**Task details:**
Every record is to be printed exactly as written; pictures are to be omitted.

:: Records

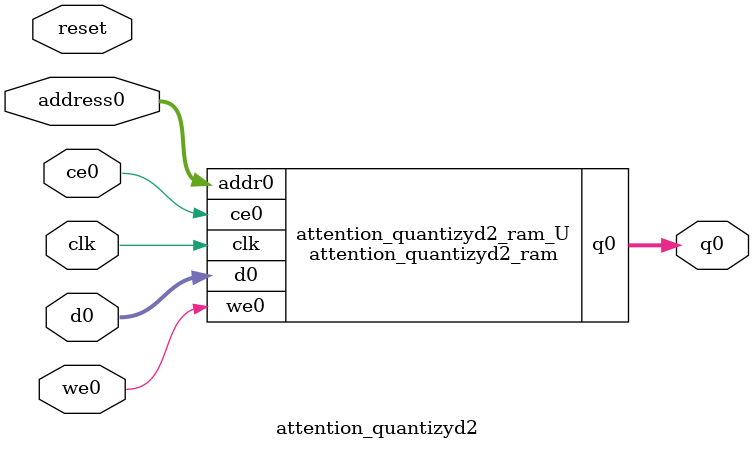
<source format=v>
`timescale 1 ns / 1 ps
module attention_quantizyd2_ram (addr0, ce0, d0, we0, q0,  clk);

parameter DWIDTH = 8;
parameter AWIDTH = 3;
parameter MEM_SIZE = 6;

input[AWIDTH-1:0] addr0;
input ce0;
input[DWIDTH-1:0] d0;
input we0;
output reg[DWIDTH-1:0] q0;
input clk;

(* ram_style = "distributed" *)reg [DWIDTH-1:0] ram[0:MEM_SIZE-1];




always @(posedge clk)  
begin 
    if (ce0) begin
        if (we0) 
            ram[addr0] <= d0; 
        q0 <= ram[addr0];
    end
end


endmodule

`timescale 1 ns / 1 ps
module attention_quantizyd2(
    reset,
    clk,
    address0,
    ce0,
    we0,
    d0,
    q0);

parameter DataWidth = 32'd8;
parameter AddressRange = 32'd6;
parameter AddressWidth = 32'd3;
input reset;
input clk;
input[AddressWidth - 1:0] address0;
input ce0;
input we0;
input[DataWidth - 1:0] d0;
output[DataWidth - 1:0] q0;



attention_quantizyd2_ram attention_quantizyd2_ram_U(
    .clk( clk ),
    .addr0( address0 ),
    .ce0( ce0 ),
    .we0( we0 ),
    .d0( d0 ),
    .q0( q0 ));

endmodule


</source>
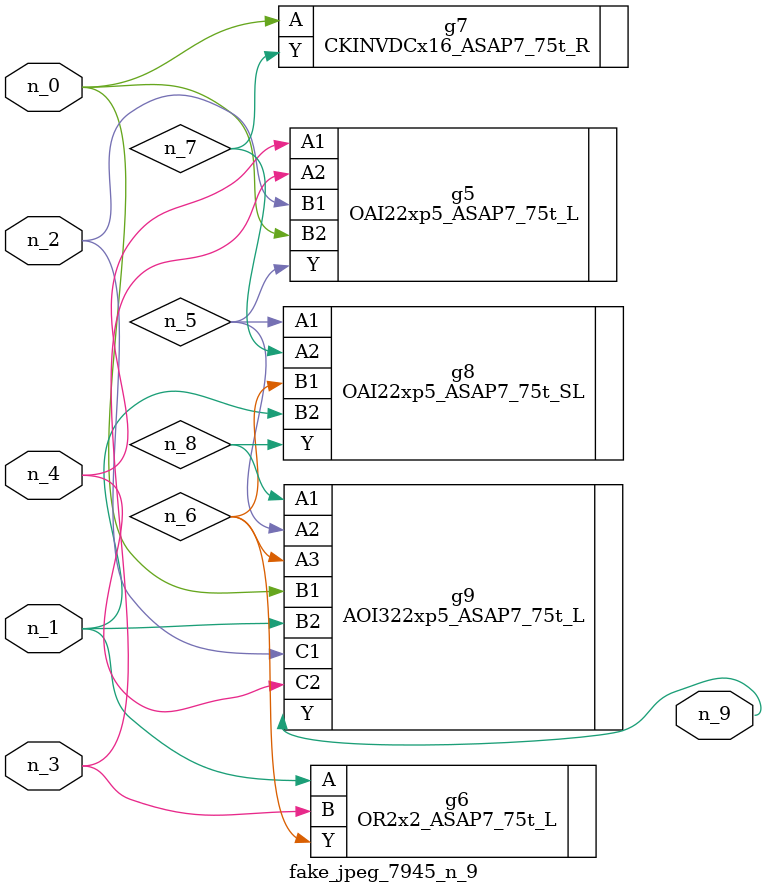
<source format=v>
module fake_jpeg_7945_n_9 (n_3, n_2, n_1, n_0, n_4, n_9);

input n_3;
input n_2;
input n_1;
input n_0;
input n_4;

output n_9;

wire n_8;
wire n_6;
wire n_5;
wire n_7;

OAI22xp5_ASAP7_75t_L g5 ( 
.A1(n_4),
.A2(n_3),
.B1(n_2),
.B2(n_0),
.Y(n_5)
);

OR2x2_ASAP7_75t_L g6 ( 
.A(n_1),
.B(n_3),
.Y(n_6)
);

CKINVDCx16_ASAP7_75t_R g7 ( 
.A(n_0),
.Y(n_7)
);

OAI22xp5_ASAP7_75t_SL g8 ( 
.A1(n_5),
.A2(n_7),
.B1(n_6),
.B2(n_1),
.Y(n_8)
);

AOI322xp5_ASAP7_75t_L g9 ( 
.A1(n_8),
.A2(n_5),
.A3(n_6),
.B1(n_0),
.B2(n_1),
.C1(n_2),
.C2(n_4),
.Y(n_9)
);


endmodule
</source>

::::

**Output below:**
<source format=v>
`timescale 1 ns / 1 ps
module attention_quantizyd2_ram (addr0, ce0, d0, we0, q0,  clk);

parameter DWIDTH = 8;
parameter AWIDTH = 3;
parameter MEM_SIZE = 6;

input[AWIDTH-1:0] addr0;
input ce0;
input[DWIDTH-1:0] d0;
input we0;
output reg[DWIDTH-1:0] q0;
input clk;

(* ram_style = "distributed" *)reg [DWIDTH-1:0] ram[0:MEM_SIZE-1];




always @(posedge clk)  
begin 
    if (ce0) begin
        if (we0) 
            ram[addr0] <= d0; 
        q0 <= ram[addr0];
    end
end


endmodule

`timescale 1 ns / 1 ps
module attention_quantizyd2(
    reset,
    clk,
    address0,
    ce0,
    we0,
    d0,
    q0);

parameter DataWidth = 32'd8;
parameter AddressRange = 32'd6;
parameter AddressWidth = 32'd3;
input reset;
input clk;
input[AddressWidth - 1:0] address0;
input ce0;
input we0;
input[DataWidth - 1:0] d0;
output[DataWidth - 1:0] q0;



attention_quantizyd2_ram attention_quantizyd2_ram_U(
    .clk( clk ),
    .addr0( address0 ),
    .ce0( ce0 ),
    .we0( we0 ),
    .d0( d0 ),
    .q0( q0 ));

endmodule


</source>
<source format=v>
module fake_jpeg_7945_n_9 (n_3, n_2, n_1, n_0, n_4, n_9);

input n_3;
input n_2;
input n_1;
input n_0;
input n_4;

output n_9;

wire n_8;
wire n_6;
wire n_5;
wire n_7;

OAI22xp5_ASAP7_75t_L g5 ( 
.A1(n_4),
.A2(n_3),
.B1(n_2),
.B2(n_0),
.Y(n_5)
);

OR2x2_ASAP7_75t_L g6 ( 
.A(n_1),
.B(n_3),
.Y(n_6)
);

CKINVDCx16_ASAP7_75t_R g7 ( 
.A(n_0),
.Y(n_7)
);

OAI22xp5_ASAP7_75t_SL g8 ( 
.A1(n_5),
.A2(n_7),
.B1(n_6),
.B2(n_1),
.Y(n_8)
);

AOI322xp5_ASAP7_75t_L g9 ( 
.A1(n_8),
.A2(n_5),
.A3(n_6),
.B1(n_0),
.B2(n_1),
.C1(n_2),
.C2(n_4),
.Y(n_9)
);


endmodule
</source>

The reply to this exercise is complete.